El buque cazaminas alemán “Fulda” partió desde la base naval de Kiel-Wik, en el mar Báltico, rumbo al Mediterráneo, donde se integrará inicialmente a una fuerza antiminas de la OTAN. Su desplazamiento ocurre en medio de la creciente tensión en el estrecho de Ormuz, una de las rutas marítimas más estratégicas para el comercio mundial de petróleo y gas.

Especializado en la detección y destrucción de minas marinas, el “Fulda” podría participar en una eventual misión internacional de desminado en la zona, siempre que se cumplan las condiciones políticas y legales exigidas por Alemania.

Desde el inicio de la guerra entre Estados Unidos, Israel e Irán, Teherán mantiene bloqueado el estrecho de Ormuz, un paso clave para el transporte energético global, lo que ha provocado fuertes alzas en los precios del petróleo y del gas natural licuado (GNL).

El canciller alemán, Friedrich Merz, ha reiterado que Berlín está dispuesto a contribuir a la estabilidad de la región y a apoyar iniciativas de paz una vez que finalicen las hostilidades. Según explicó, el conflicto afecta directamente a la economía alemana y europea.

Alemania cuenta con amplia experiencia en operaciones de desminado naval. Desde el final de la Segunda Guerra Mundial, la Armada alemana ha trabajado de manera constante en la limpieza de minas en el mar Báltico, consolidando capacidades altamente valoradas dentro de la OTAN.

Sin embargo, cualquier despliegue militar alemán en el extranjero requiere la aprobación del Bundestag, la Cámara Baja del Parlamento. Además, la misión debe formar parte de un sistema de seguridad colectiva, como la OTAN, la Unión Europea o Naciones Unidas.

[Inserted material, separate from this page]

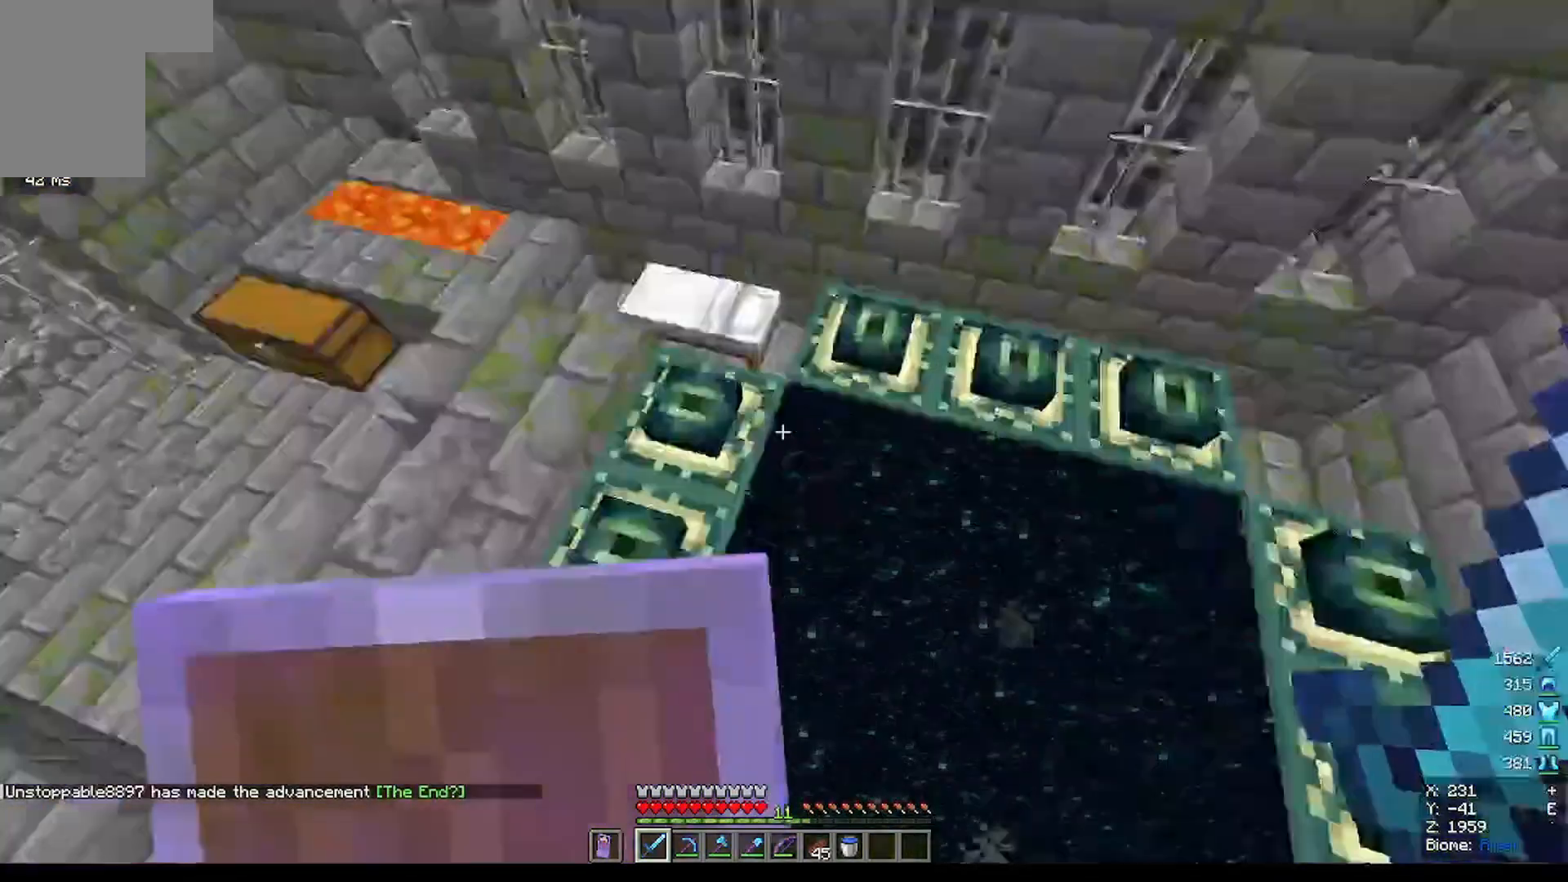
{"keys": [], "mouse": [], "events": []}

La comandante Inka von Puttkamer, jefa del 3.er Escuadrón de Cazaminas, advirtió que la Marina alemana opera actualmente al límite de sus capacidades y que una nueva misión obligaría a redistribuir recursos ya comprometidos en operaciones internacionales.

El ministro de Defensa, Boris Pistorius, subrayó que cualquier operación en Ormuz solo sería posible en coordinación con Estados Unidos y otros aliados occidentales, debido a la complejidad militar y estratégica de la región.

Por ahora, no existe una decisión definitiva sobre un eventual despliegue alemán, mientras persisten las tensiones en el estrecho de Ormuz y continúa la incertidumbre sobre el alcance de las minas colocadas en la zona.